When Emma Falls in Love - a comphet reading
i use "she" not to directly analyse Taylor's thoughts, but as a common narrator, unidentified and fictional, for all her songs.
Ever since I listened to 'WEFIL', it's been spinning in my head like a Proust' madeleine, a door sending me back to my own teenage years of ~ compulsory heterosexuality ~ So here's some more or less organized thoughts that I need to put down somewhere.
It all comes down to the "I wish I was her"
It seems pretty obvious for many sapphics (and I've seen it discussed a few times) that it resonates easily with the experience of not knowing if you want to be her, or be with her.

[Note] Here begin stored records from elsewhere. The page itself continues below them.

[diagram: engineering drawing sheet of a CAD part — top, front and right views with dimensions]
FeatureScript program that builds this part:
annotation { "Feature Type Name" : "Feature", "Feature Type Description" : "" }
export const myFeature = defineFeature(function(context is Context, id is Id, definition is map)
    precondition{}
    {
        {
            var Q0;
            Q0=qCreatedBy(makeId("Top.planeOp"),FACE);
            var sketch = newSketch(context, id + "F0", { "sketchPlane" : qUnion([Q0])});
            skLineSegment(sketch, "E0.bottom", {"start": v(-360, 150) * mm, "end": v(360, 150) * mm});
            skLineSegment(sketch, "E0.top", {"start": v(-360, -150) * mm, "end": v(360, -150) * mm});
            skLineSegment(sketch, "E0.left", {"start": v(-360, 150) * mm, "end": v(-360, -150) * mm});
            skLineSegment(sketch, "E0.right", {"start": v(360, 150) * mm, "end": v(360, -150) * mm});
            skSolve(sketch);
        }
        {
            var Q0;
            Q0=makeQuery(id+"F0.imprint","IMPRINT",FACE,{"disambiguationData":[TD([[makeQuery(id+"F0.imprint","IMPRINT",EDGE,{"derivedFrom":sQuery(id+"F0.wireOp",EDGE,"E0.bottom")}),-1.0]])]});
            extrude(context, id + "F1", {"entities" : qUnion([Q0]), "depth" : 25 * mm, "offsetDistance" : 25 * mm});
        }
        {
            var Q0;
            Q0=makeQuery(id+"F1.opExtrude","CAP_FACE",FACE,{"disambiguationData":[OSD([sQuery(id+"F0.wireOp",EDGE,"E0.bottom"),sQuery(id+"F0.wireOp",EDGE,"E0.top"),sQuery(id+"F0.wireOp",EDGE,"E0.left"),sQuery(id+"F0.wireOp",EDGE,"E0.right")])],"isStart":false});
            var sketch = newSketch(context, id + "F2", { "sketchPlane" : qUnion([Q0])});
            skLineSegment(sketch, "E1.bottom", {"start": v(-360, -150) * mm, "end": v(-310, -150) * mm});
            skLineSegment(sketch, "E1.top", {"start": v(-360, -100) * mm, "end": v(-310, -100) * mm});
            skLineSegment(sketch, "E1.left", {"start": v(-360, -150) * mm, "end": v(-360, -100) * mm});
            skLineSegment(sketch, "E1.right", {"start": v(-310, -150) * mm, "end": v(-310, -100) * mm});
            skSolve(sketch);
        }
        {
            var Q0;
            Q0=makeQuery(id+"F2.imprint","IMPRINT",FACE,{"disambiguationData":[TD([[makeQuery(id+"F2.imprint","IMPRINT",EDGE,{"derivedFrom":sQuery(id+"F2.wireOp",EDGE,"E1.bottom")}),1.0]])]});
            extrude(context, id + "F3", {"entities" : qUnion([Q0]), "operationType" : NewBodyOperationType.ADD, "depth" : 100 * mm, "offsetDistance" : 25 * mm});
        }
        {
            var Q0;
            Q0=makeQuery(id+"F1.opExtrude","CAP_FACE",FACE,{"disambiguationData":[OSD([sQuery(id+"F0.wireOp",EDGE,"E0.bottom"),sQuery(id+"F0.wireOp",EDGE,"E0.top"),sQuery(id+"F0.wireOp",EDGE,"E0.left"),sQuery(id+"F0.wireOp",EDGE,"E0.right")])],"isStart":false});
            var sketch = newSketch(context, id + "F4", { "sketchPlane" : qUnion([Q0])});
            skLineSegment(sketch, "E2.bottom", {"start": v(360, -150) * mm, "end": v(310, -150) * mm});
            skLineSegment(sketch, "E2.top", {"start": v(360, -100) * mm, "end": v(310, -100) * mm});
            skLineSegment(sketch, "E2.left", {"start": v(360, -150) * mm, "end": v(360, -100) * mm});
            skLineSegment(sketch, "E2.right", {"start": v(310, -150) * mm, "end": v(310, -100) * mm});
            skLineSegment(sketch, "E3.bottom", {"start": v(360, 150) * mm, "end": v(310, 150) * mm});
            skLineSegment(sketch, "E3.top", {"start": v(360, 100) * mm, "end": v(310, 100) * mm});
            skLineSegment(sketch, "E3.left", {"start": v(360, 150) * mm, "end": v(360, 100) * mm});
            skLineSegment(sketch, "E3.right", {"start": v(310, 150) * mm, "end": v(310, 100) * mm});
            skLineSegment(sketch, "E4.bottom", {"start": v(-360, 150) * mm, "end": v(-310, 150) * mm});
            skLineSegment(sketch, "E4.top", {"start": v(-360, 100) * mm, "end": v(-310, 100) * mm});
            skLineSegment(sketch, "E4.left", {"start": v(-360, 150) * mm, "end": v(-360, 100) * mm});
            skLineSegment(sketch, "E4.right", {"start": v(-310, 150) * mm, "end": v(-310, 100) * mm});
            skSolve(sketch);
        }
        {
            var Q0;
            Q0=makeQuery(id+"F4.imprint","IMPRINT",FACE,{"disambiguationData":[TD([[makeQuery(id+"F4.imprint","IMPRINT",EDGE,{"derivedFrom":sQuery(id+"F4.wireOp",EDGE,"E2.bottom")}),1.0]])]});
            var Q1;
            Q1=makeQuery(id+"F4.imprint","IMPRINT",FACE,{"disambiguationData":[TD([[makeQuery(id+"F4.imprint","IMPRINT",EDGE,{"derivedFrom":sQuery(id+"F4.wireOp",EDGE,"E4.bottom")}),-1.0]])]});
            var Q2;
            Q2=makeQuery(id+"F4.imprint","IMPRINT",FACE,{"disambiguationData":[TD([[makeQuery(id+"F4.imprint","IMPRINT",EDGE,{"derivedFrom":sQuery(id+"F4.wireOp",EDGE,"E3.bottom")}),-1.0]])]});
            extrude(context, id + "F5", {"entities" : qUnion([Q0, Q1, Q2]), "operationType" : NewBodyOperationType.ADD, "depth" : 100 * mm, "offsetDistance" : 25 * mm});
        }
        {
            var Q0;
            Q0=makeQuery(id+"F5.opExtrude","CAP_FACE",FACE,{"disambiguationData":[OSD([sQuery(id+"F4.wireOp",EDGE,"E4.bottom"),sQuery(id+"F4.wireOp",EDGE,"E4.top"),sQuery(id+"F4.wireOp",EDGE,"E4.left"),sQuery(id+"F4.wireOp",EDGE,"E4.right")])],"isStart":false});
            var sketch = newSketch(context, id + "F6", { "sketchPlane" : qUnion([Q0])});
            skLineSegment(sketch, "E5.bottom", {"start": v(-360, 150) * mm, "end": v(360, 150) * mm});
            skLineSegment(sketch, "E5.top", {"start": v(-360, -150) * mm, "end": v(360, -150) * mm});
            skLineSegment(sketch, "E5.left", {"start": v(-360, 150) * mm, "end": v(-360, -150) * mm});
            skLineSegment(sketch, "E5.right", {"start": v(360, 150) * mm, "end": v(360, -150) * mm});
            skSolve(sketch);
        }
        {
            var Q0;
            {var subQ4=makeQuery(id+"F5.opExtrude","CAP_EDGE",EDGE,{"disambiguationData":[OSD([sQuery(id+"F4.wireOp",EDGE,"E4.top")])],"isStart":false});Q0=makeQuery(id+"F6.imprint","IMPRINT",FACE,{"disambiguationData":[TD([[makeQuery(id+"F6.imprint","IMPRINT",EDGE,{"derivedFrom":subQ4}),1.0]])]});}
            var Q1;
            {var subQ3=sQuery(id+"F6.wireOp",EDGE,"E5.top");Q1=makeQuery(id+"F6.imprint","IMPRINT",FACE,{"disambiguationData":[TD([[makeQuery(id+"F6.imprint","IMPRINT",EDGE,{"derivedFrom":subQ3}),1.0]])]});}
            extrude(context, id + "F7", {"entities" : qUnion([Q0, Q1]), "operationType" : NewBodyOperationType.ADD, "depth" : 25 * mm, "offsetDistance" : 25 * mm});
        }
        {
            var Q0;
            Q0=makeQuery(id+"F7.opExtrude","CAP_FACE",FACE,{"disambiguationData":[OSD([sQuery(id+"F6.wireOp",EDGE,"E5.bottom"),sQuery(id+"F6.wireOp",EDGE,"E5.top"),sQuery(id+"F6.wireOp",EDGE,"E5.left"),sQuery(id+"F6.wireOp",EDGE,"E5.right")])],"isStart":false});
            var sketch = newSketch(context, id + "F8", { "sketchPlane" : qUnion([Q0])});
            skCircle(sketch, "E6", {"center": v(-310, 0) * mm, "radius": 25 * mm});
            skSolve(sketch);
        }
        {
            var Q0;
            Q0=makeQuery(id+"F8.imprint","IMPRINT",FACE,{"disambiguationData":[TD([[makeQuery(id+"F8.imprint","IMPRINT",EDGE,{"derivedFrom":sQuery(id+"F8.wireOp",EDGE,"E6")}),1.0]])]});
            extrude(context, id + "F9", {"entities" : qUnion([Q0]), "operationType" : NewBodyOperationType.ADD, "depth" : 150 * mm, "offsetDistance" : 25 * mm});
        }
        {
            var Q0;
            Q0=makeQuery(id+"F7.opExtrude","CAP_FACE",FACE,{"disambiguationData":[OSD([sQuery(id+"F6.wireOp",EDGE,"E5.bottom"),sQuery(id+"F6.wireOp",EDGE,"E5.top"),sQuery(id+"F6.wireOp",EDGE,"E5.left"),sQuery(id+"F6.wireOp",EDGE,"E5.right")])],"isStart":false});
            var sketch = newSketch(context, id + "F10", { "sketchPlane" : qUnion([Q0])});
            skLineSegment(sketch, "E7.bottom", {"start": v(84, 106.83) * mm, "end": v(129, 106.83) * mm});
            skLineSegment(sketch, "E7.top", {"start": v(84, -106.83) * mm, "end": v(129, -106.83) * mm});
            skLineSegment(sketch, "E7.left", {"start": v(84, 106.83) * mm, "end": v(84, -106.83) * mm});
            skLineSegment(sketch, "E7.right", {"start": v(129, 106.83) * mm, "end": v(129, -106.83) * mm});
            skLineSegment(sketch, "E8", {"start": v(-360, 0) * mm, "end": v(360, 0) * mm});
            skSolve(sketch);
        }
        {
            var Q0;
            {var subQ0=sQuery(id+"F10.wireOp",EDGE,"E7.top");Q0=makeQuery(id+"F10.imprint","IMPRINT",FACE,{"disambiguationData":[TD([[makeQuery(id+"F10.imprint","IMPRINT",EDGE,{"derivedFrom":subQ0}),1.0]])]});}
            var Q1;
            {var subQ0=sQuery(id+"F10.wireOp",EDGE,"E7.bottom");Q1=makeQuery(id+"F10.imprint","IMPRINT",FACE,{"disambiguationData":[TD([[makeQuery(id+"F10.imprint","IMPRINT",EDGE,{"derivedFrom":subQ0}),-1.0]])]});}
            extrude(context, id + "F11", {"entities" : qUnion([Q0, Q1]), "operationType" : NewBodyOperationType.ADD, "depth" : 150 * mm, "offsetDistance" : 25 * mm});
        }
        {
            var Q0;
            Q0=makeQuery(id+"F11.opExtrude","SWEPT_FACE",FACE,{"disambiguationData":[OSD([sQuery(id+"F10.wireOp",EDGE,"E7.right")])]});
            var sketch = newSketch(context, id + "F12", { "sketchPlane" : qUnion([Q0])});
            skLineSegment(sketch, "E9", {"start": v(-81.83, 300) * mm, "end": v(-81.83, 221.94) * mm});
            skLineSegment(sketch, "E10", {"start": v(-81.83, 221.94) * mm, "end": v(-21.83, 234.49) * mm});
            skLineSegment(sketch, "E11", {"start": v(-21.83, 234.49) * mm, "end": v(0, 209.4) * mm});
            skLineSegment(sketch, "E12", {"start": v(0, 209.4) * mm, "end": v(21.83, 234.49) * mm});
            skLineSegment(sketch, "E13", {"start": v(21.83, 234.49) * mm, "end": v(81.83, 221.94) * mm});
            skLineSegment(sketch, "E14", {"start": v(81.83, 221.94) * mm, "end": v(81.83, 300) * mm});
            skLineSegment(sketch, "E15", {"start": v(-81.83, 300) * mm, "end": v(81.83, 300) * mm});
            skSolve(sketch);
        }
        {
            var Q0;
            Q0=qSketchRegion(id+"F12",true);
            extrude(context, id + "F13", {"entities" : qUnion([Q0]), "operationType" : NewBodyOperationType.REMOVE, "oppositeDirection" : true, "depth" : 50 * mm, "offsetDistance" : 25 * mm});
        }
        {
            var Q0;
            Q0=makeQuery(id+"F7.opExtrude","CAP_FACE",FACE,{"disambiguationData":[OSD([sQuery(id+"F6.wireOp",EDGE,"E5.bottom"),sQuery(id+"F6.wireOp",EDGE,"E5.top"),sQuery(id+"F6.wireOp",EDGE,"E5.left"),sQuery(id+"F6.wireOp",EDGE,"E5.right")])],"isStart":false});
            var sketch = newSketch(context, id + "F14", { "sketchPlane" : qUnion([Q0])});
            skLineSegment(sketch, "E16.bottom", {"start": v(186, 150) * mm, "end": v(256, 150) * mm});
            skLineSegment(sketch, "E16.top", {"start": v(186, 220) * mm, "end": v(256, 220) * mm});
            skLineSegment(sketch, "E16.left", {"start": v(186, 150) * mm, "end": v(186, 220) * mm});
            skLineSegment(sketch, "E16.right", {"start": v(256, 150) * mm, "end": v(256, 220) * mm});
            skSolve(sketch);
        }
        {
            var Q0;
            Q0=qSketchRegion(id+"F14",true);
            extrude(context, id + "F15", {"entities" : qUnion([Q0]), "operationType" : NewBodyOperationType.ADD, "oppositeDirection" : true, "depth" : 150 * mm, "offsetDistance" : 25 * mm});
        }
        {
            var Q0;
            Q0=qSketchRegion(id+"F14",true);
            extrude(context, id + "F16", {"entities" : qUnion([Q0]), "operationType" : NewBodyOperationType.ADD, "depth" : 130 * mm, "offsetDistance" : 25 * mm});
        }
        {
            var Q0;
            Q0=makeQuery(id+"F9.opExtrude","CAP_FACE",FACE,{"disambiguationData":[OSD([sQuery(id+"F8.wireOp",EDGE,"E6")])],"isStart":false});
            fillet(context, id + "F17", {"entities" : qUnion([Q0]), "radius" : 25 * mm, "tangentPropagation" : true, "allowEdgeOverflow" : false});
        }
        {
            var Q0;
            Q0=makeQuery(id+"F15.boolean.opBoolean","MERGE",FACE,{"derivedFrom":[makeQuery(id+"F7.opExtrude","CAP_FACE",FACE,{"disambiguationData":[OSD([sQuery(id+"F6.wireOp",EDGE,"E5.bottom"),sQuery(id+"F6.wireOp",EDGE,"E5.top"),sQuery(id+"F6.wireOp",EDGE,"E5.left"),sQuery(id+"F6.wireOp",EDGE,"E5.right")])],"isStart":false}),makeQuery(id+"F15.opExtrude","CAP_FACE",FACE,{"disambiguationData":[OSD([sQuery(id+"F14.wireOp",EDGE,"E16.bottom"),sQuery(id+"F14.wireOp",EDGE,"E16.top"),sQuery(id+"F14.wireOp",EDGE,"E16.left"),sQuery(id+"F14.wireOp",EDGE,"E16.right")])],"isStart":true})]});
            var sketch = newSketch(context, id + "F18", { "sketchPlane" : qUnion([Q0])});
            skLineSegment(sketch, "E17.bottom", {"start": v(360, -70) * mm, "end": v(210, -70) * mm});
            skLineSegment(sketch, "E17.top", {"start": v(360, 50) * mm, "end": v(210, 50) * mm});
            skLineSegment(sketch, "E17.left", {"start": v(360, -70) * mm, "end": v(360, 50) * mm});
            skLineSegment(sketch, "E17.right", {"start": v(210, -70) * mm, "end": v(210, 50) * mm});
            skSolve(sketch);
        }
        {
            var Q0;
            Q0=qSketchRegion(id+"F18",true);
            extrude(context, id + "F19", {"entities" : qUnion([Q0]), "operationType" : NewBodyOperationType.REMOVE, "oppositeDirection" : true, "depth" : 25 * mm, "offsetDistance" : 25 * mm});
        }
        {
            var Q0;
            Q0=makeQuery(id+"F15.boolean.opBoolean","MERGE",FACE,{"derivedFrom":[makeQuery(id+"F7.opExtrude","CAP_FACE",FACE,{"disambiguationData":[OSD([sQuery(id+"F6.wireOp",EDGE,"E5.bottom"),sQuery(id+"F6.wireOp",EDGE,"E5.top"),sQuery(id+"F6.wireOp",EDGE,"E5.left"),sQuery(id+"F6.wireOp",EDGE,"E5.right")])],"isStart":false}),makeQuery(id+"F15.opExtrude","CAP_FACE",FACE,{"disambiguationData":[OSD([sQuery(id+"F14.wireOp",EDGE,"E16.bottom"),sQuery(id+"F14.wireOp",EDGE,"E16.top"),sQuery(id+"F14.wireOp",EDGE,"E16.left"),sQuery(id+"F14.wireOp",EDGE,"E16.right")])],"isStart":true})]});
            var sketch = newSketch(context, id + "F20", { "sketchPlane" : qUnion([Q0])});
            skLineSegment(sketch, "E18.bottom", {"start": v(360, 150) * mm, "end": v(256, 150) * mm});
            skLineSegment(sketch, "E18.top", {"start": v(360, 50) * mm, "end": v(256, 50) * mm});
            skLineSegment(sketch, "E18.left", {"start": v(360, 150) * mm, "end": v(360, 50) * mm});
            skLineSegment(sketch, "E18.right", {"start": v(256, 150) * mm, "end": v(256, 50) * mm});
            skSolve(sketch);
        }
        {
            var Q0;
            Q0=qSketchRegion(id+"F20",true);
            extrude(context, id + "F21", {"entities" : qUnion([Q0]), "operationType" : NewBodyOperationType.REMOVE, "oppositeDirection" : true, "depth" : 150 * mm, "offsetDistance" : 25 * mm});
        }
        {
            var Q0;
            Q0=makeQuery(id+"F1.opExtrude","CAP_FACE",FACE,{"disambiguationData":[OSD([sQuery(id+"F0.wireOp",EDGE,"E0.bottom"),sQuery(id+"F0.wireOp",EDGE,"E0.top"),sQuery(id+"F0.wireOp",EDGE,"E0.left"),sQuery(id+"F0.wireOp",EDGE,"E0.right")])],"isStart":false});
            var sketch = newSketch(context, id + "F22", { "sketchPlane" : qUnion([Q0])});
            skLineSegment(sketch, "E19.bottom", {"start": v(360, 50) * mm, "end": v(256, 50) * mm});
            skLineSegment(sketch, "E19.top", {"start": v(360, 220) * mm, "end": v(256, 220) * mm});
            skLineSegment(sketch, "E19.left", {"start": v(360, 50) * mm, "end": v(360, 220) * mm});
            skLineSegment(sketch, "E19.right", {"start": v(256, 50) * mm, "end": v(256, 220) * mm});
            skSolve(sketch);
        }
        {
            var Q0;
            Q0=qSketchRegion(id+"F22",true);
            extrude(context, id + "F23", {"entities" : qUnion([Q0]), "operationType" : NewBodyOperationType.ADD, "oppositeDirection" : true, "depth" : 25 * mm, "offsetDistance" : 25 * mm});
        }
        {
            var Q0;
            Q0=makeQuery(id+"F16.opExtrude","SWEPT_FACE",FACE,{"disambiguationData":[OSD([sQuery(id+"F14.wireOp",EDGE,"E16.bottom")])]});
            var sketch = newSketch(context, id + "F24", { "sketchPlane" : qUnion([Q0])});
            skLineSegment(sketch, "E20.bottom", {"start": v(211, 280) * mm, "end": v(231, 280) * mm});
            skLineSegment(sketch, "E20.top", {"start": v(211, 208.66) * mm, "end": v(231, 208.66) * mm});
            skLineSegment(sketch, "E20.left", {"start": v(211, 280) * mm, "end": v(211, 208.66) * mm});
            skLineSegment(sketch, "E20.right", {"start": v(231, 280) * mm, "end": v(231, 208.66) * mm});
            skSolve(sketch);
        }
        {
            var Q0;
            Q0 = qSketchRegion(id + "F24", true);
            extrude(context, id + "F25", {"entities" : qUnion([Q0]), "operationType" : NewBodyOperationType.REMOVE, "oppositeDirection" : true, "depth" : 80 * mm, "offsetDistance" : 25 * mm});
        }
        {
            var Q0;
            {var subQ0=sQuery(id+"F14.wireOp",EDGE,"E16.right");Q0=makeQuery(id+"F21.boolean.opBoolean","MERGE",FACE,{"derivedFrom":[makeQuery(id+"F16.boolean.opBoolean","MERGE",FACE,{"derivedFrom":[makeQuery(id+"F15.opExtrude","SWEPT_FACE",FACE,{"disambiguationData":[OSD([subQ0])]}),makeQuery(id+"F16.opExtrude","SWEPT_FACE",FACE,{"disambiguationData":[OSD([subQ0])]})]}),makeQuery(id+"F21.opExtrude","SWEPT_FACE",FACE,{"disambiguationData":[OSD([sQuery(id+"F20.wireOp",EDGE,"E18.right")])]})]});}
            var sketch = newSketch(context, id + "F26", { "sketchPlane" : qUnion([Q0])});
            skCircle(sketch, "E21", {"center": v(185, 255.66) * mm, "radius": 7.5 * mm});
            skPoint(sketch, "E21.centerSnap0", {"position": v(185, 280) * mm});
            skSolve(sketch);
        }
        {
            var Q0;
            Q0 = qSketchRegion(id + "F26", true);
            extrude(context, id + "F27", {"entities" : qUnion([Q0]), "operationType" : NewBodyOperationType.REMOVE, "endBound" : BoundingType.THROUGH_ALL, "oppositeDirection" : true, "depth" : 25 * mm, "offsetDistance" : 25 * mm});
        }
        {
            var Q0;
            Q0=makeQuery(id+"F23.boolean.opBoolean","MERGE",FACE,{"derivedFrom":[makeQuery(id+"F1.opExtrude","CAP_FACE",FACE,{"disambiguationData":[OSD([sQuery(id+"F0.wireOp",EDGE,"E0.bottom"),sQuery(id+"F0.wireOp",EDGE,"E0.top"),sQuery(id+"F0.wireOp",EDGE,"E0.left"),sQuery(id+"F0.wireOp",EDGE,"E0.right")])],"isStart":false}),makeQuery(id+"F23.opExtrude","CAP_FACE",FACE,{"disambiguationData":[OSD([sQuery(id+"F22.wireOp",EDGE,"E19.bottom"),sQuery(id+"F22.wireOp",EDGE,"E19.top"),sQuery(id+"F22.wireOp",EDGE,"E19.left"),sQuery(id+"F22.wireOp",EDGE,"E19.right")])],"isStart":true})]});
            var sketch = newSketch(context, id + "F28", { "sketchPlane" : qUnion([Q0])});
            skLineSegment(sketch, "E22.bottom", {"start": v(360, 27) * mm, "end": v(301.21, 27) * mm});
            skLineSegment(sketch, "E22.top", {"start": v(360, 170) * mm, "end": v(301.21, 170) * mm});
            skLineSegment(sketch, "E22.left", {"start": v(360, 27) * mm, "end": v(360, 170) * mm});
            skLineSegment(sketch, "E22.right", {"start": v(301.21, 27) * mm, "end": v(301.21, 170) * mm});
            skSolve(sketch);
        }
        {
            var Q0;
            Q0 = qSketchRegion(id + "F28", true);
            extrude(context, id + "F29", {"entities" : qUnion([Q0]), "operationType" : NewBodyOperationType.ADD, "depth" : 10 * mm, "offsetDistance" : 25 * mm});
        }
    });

As always, Taylor Swift's songs are a portrait of patriarchy, and here, imo, it describes this particular mix of internalized misogyny and internalized lesbophobia. With the way women are put one against another, it can be complicated to make sense of one's feelings towards other women.
"I wish I was her" can be a way to make sense of strong feelings that dont't quite fit with best friendship. but what else could it be? if not a competition spirit you're ashamed to feel towards one of your best friend.
It's a step towards realizing you're longing not to be her, but to be him.
That being said, there's another layer there that I haven't seen discussed but which is even more screaming "teenage sapphic" to me.
Yeh, "I wish I was her" can be a way to disguise, or to understand, feelings you don't know how to make sense of otherwise. But "I wish I was her" can also be taken in its literal sense.
Specifically around this part:
when Emma falls in love, I'm learning
She wants to be her in the way she falls in love, per example:
'Cause when Emma falls in love, she's in it for keeps
She won't walk away unless she knows she absolutely has to leave
when can parallel this line in the same album, with 'Back to December' where she regrets walking away:
And then the cold came, the dark days when fear crept into my mind
You gave me all your love and all I gave you was "Goodbye"
But even a bit later, in 'Getaway car', there's this idea of wanting to leave the relationship even if there's no real reason behind it, even if the guy is perfectly fine.
I wanted to leave him
I needed a reason
She won't lose herself in love the way that I did
With this line, she's clearly referencing past love of hers that she compares with Emma's. It reminds me of 'The Way I loved You', where again, she compares a love that's more mesured, that looks perfect, to one in which she actually feels things, almost in a destroying-way but surely in a way she feels alive:
You're so in love that you act insane
And that's the way I loved you
Breaking down and coming undone
It's a roller coaster kind of rush
With these two ideas, she's distancing herself from a certain idea of love that she sees as a "right" way, a love that "fits right in the palm of [their] hands" and she wishes she could experience.
So.. the queer reading comes by itself at this point.
To me, the mere idea of thinking you can learn how to love, is a clear manifestation of comphet. (Straight) love is something you are supposed to do, and there is a right way to do it that the narrator fails to perform. And when it doesn't come naturally for you, when you realize what you feel isn't how you should (see again, The Way I Loved You), you're lead to question why that is and wonder what you should do instead. By over-anaylizing other girls' relationships with boys, per example.
The narrator is incapable of committing to a relationship with a man, and is always describing straight relationships as stories and scenarios. As boxes to check, again in 'The Way I Loved you':
He says everything I need to hear and it's like
I couldn't ask for anything better
(...)
'Cause I'm not feeling anything at all
He fits perfectly the concept of a relationship, but there're no feelings involved.
Relationships don't seem to be the problem per se, as she does describe intense love! She "loses herself in love", in something so strong and hard to control - which, yet, isn't how it should be.
What comes from WEFIL are these ideas of what's right and wrong when it comes to love, which of course comes back to what's seen as "normal". The fear of not feeling like you think you should can be read as a shift in between what you're taught, what you see in the stories feeding your fantasies, and what you're actually experiencing.
A lot of Taylor Swift's music is about real life not being like stories. See 'White Horse''s:
I'm not a princess, this ain't a fairytale
What makes it more specifically about internalized lesbophobia to me, in the case of WEFIL, in this depiction of another girl and boy getting together. She's disconnecting herself from, not only one love story, but from the whole idea of "girl meets boy"
She's singing her longing to be like Emma, not to be with her boyfriend that she barely describes, but to be straight. All while praising Emma's whole personnality... Yeh, I can see you.